Google Cloud's BigQuery Omni is now generally available

·2 min read

Google first revealed BigQuery Omni, its Anthos-based multi-cloud data analytics solution, last summer. Today, at its annual Cloud Next event, the company announced that BigQuery Omni is generally available. What makes Omni different from similar services is that it allows its users to use the standard BigQuery interface they know to query data that sits on other clouds, including Microsoft's Azure and AWS -- all without having to move copies of their data between these clouds.

"Everyone knows a data silo is bad, but the reality is that right now, we are building data silos, just in different clouds," Gerrit Kazmaier, Google's VP & GM for Databases, Analytics & Looker, told me. "There is a new generation of data silos and we recognize that most of the companies in the world live in a multi-cloud reality, and with BigQuery Omni, we basically give them the possibility to do analytics across them -- cross-cloud analytics, which I think is the ultimate in simplicity, because you don't need to think anymore about where do I move my data and all of the repetition and redundancy in governing it. The single pane of glass and that single processing framework -- it's a feat of engineering that the team basically took BigQuery and brought many parts of it to other clouds."

Image Credits: Google

A number of Google Cloud customers are already making good use of these capabilities. Kazmaier noted that Johnson & Johnson, for example, uses it to combine its data in Google Cloud with S3 data on AWS, while Electronic Arts uses it to combine advertising data with in-game purchases.

Talking about data silos, Google also today noted that Dataplex, a tool that allows enterprises to manage, monitor and govern their data across data lakes and warehouses, will also be generally available later this year. It is currently in preview.

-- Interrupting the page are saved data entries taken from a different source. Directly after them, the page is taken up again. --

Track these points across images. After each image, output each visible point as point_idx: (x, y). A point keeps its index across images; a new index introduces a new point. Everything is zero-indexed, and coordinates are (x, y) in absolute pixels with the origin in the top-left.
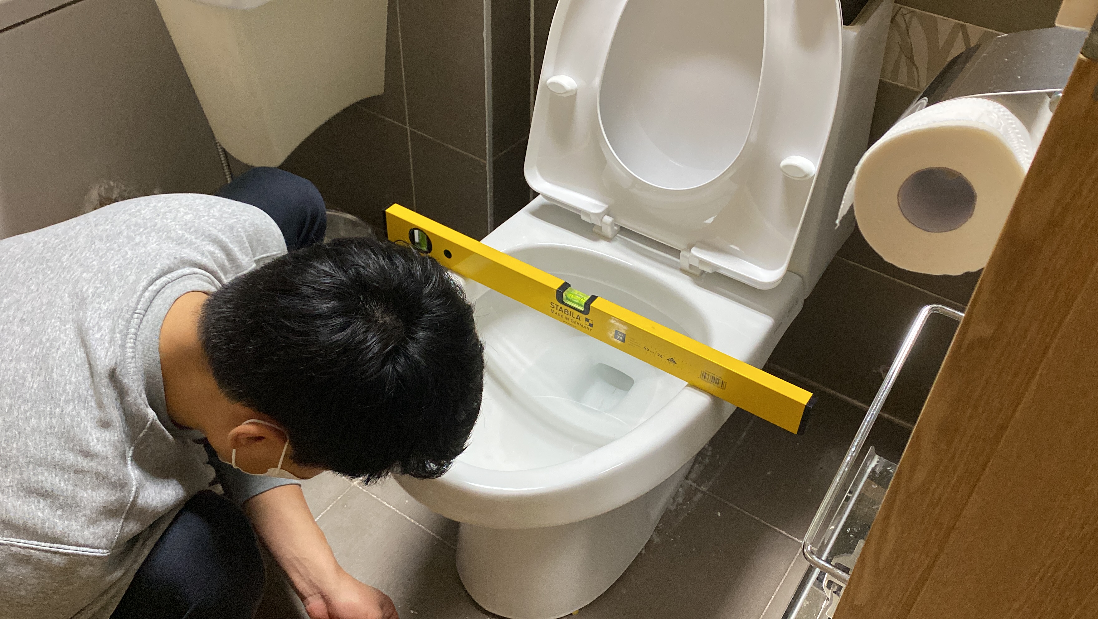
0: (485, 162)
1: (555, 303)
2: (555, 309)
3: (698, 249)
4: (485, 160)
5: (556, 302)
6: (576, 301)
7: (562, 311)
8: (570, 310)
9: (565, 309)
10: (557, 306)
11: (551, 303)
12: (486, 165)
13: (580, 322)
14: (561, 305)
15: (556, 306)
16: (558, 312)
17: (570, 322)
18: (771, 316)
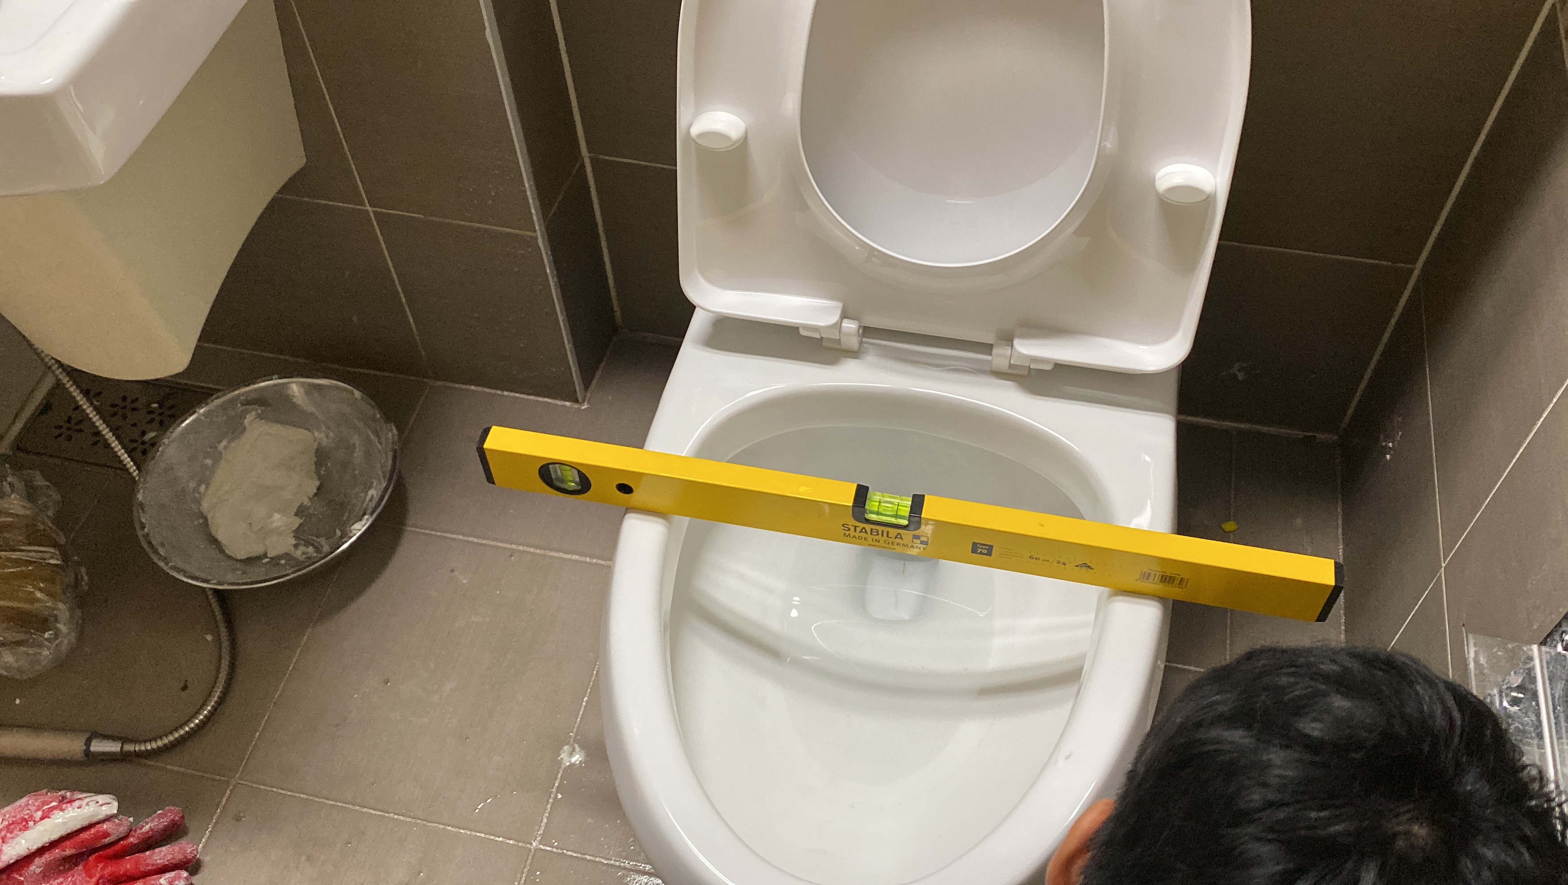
0: (534, 235)
1: (851, 524)
2: (852, 533)
3: (1025, 342)
4: (535, 231)
5: (852, 522)
6: (888, 513)
7: (866, 532)
8: (880, 528)
9: (872, 529)
10: (855, 527)
11: (843, 525)
12: (536, 238)
13: (904, 542)
14: (862, 525)
15: (852, 528)
16: (857, 534)
17: (884, 545)
18: (1167, 413)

Like so many of Google Cloud's other announcements today, both of these services recognize that virtually every enterprise now operates in a multi-cloud environment -- and almost by default, that means that a lot of valuable data is spread across systems. Using multiple systems to manage this data is cumbersome and error-prone, but most importantly, it's hard (and often expensive) to combine all of this data in a single system. Google's approach here is to just bring all of its own services to these various clouds and then manage them from GCP. That's the approach it took with Anthos to manage Kubernetes clusters and, unsurprisingly, that now also allow it to run some core GCP services outside of its own cloud, too.